Coast and countryside combine to create the perfect background for adventure and excitement with plenty of opportunities to try out new skills and challenge yourself in the great outdoors.

From learning to surf and kayaking to gorge walking, canyoning, coasteering, raft building, paintballing, horse riding and mountain activities, there are a host of options through a number of outdoor activity centres including Adventure Wales and Quest Adventures.

For gentler pursuits choose from beach wild food foraging and photography courses and bushcraft skills where you can try your hand at everything from whittling to making fires. As to golf, there are an impressive 15 golf courses within the area including world-famous Royal Porthcawl.

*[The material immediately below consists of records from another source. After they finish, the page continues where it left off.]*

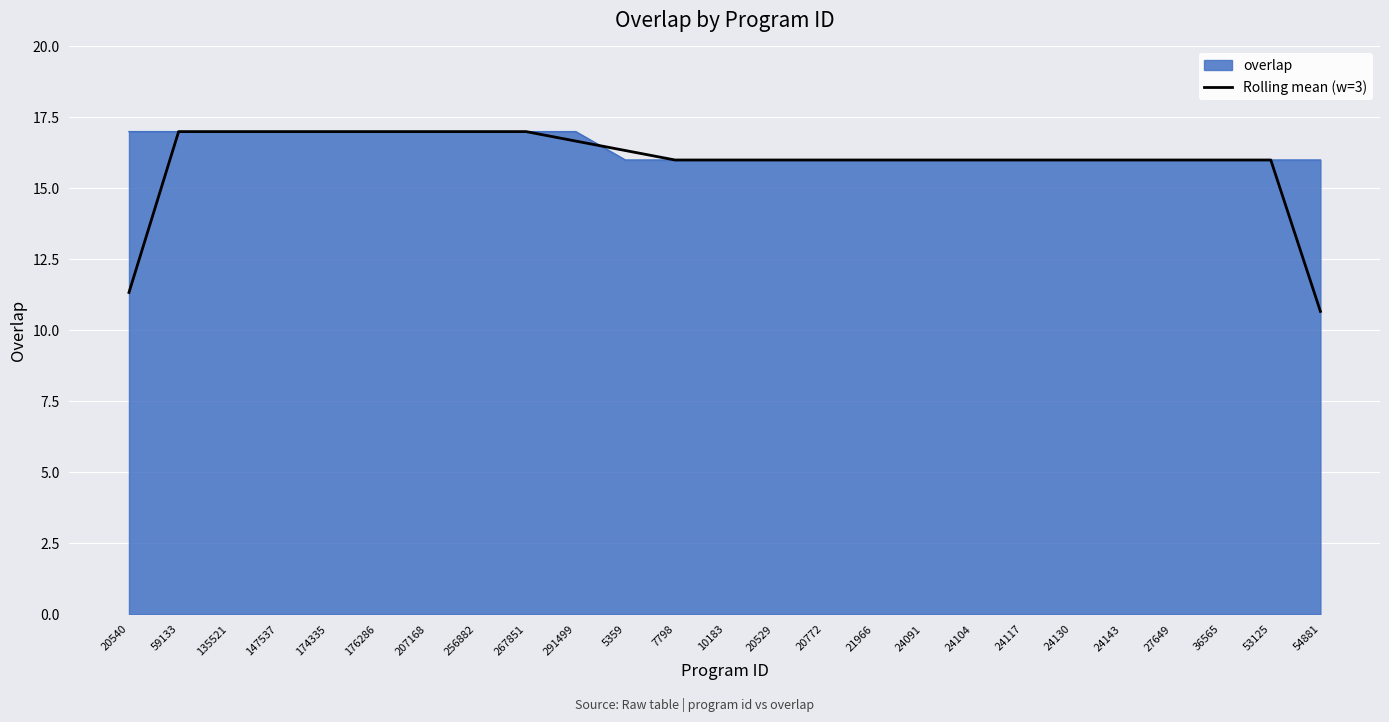

Is it true that overlap equals 22.8 at 24104?

False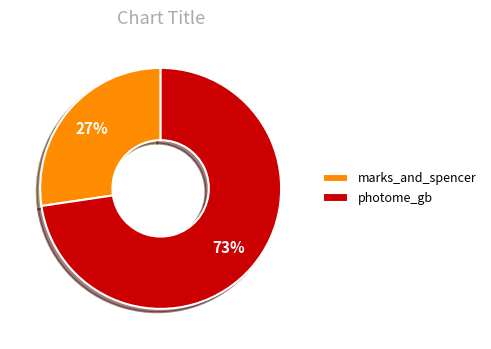

Is the sum of marks_and_spencer and photome_gb greater than half?

Yes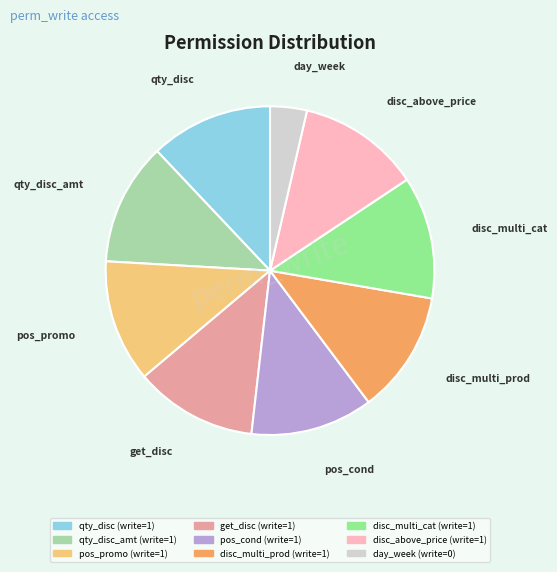

Is there any slice that represents more than half of the pie?

No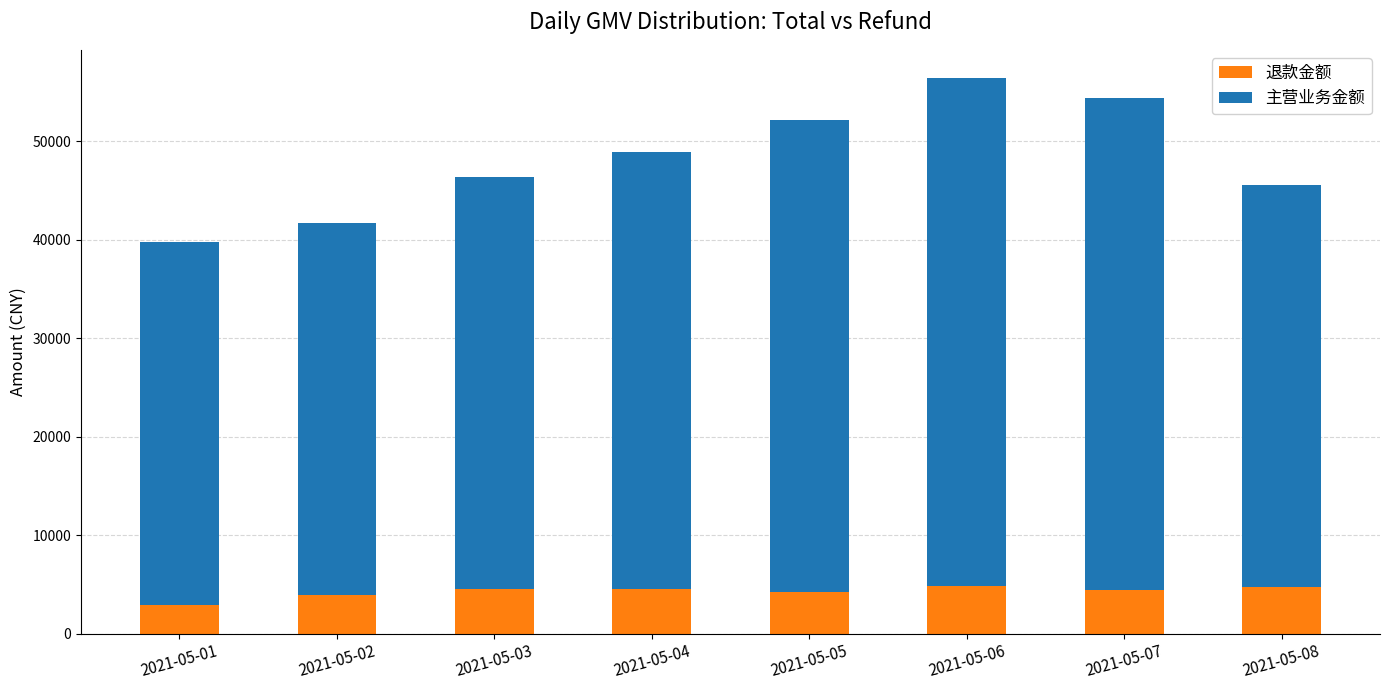

Are the bars grouped side by side (vs. stacked)?

No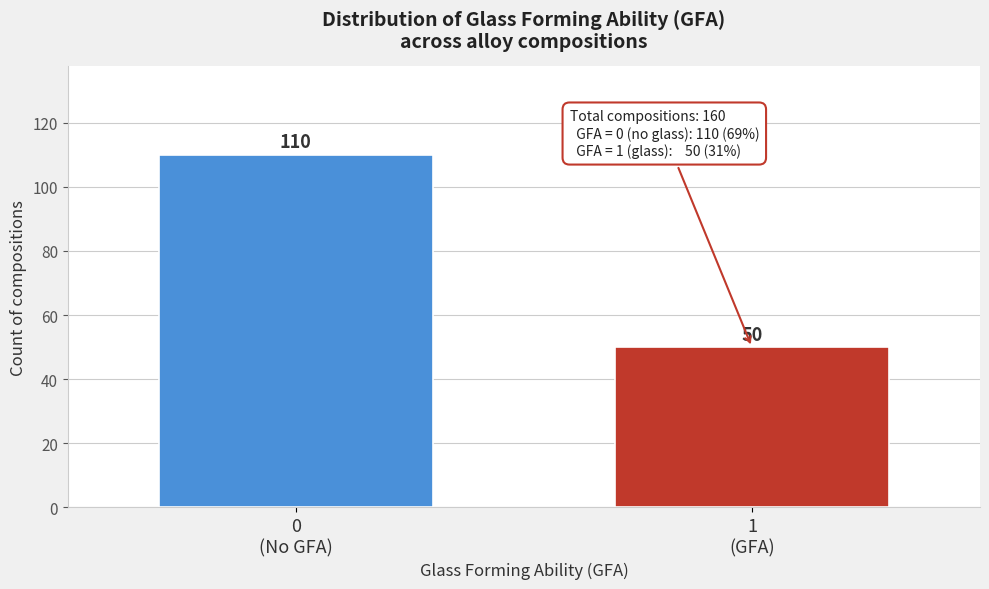

Reading left to right, what are all the values shown in this chart?

110	50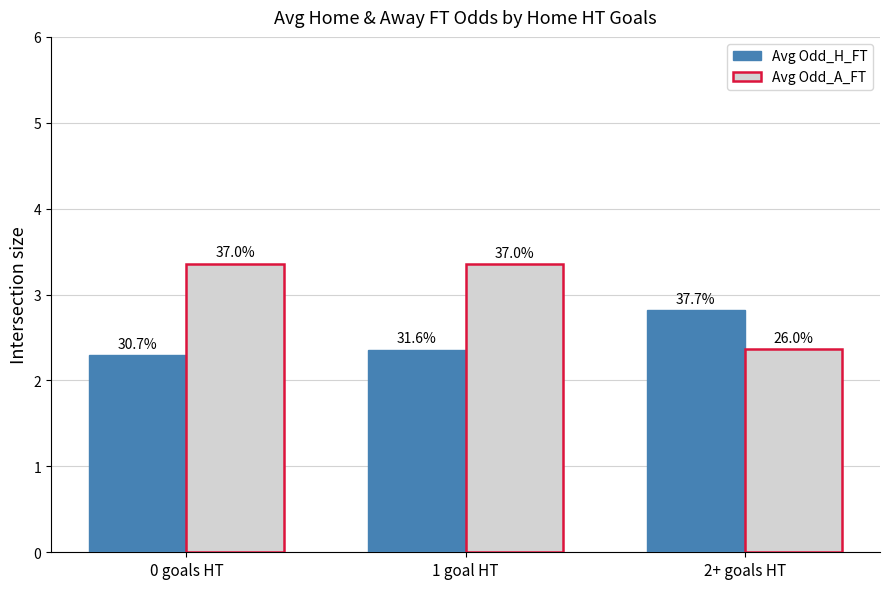

At which label is Avg Odd_A_FT closest to 2?

2+ goals HT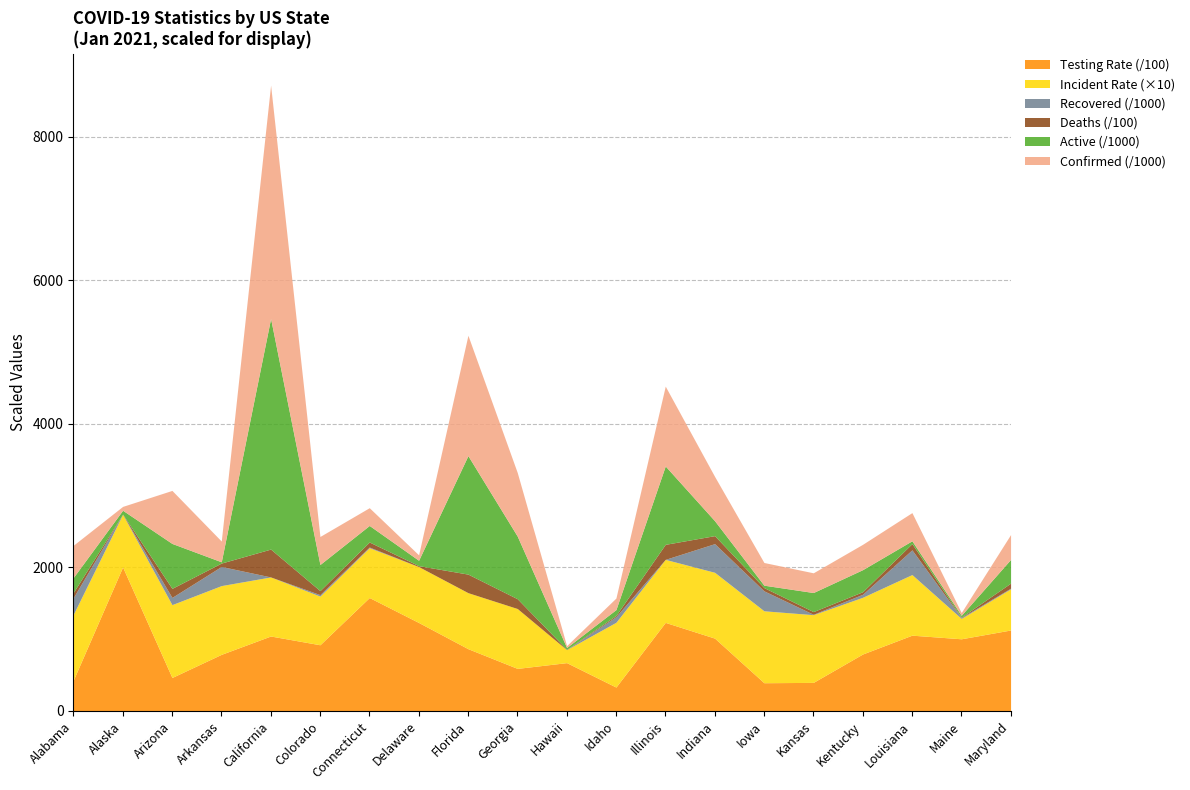

What is the difference between the Recovered values at Colorado and Arkansas?

245735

When it comes to organised events and competitions, the Dragon Ride and Tour at Margam Park has certainly put itself on the map, attracting cyclists from all over Europe. Taking place in June, this three-day annual event offers nearly 3,000 metres of routes with races organised over a variety of distances. Margam Castle is just off the M4 on the way to Port Talbot and this fine example of gothic 1930s architecture has become a multi-functional venue as well as holding its own ghost tours.

Another popular events venue is Porthcawl’s Grand Pavillion which is the town’s landmark seafront building. A throwback to the glamour of the 1930s, it’s a much-loved venue for musical theatre and ballet, bands, movies and comedy clubs as well as art exhibitions and tea dances.